La gran admiración de Chesterton por Francisco hizo que, al ser admitido en la Iglesia católica, el escritor añadiera el nombre de Francis a los dos que ya tenía. En principio, no parece haber mucha sintonía entre un fraile medieval y un afamado periodista inglés que no despreciaba los pequeños placeres de la vida; entre ellos los de la buena mesa, de la que disfrutaba en tabernas como Olde Cheshire Cheese en Londres, a la altura del número 115 de Fleet Street, sede de los principales periódicos de la ciudad. Allí sacaba tiempo para escribir sus artículos, después de llegar a la ciudad en un tren con el que cubría los casi 40 kilómetros que separan Beaconsfield, donde vivía, de la capital británica. Sin embargo, la capacidad de asombro y la alegría eran algo que el fraile y el escritor tenían en común.

Chesterton denunció hace un siglo que el mundo admiraba al santo, pero no la santidad. Para el autor, el gran mérito de Francisco fue el de ser un espejo de Cristo, del mismo modo en que la luna es espejo del sol. Separar de Cristo al santo de Asís daría lugar, según nuestro autor, a «una religión estrecha». No es difícil recrearse con Francisco en el canto de los pájaros, en el brillar del sol o en la aparición de la luna en el cielo, pero si se omiten su humildad, su pobreza y sus ayunos, o si se silencia el episodio de los estigmas, se está ocultando al verdadero Francisco. La excusa de estas omisiones es que el personaje tendría un airé lúgubre y deshumanizado. Según Chesterton, los racionalistas eran incapaces de comprender a Francisco porque habían reducido la religión a una filosofía más. Tampoco podían entender que las acciones del fraile fueran las de «un enamorado de Dios y un enamorado real y verdaderamente de los hombres». Con su habitual sentido del humor, Chesterton se negaba a aceptar para Francisco el habitual calificativo de filántropo, porque «filántropo es el que ama a los antropoides». ¿A quién amó Francisco, entonces? En el libro se lee con toda precisión: «No amó a la humanidad sino a los hombres» y «no amó a la cristiandad sino a Cristo».

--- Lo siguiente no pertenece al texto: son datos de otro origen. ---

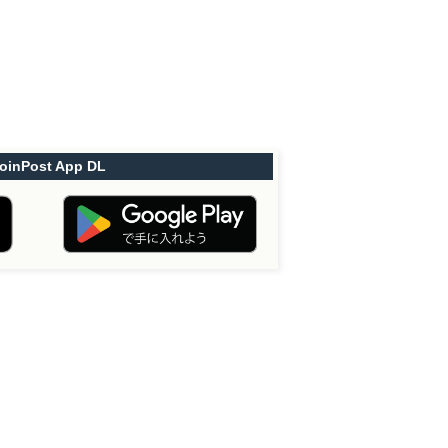
oinPost App DL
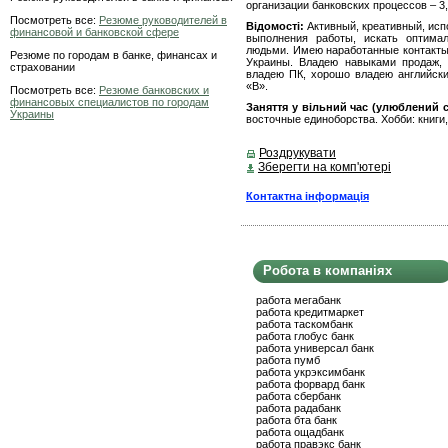
организации банковских процессов – 3,
Посмотреть все:
Резюме руководителей в
Відомості:
Активный, креативный, исп
финансовой и банковской сфере
выполнения работы, искать оптима
людьми. Имею наработанные контакты
Резюме по городам в банке, финансах и
Украины. Владею навыками продаж, 
страховании
владею ПК, хорошо владею английски
«В».
Посмотреть все:
Резюме банковских и
финансовых специалистов по городам
Заняття у вільний час (улюблений с
Украины
восточные единоборства. Хобби: книги,
Роздрукувати
Зберегти на комп'ютері
Контактна інформація
Робота в компаніях
работа мегабанк
работа кредитмаркет
работа таскомбанк
работа глобус банк
работа универсал банк
работа пумб
работа укрэксимбанк
работа форвард банк
работа сбербанк
работа радабанк
работа бта банк
работа ощадбанк
работа правэкс банк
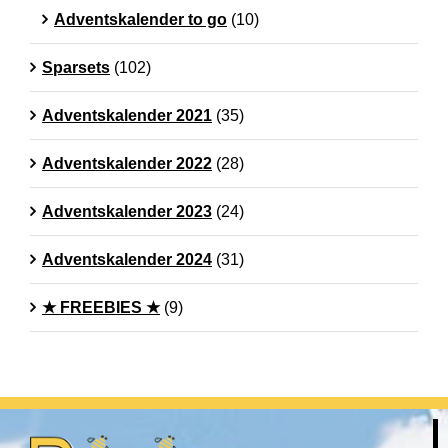
Adventskalender to go
(10)
Sparsets
(102)
Adventskalender 2021
(35)
Adventskalender 2022
(28)
Adventskalender 2023
(24)
Adventskalender 2024
(31)
★ FREEBIES ★
(9)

Lógicamente, Chesterton estaba en desacuerdo con los que veían en Francisco a un amante de la naturaleza. Una mera contemplación de la naturaleza, como la de lord Byron o Walter Scott, se agota en la descripción de claros de luna, de armonías de los bosques o del silencio de las estrellas. En realidad, la mayoría de esos amantes solo aspiraban a escapar del tedio de la vida cotidiana. La lectura del libro de la naturaleza no es un sustituto de Dios. Francisco creía que Él no se había desentendido del mundo creado y había enviado a su Hijo para salvarlo.

Chesterton hizo de Francisco un poeta, muy diferente de los desdichados poetas románticos del siglo XIX, que solo vivían y escribían apegados a sus desgracias. Es verdad que Francisco no escribió muchos poemas pero, según nuestro autor, «fue el único poeta feliz entre todos los poetas infelices del mundo». En efecto, Francisco de Asís no podría encajar en ese estereotipo de poeta solitario y melancólico, unos rasgos incompatibles con su Maestro. Además, los franciscanos no tienen vocación de ermitaños. Quieren mezclarse con el mundo aun a costa de llevar una existencia casi de nómadas. Su fundador quiso que fueran hermanos, pero su fraternidad no es algo formal o reglamentado, tal y como podía suceder en no pocos monasterios de clausura donde el hermano estaba cercano en la distancia y podía ser a la vez un perfecto desconocido. La fraternidad franciscana se basa en la amistad, pues Francisco estaba convencido de que la amistad contribuye a la fe. En efecto, entre Francisco y Clara también existió una amistad espiritual, que influirá en la decisión de la joven de renunciar a las seguridades de su familia y a su posición acomodada. Sobre este particular, Chesterton introdujo un toque de poesía y de humor, pues hizo de Francisco una especie de san Jorge que libera a la doncella de Asís de todas sus ataduras.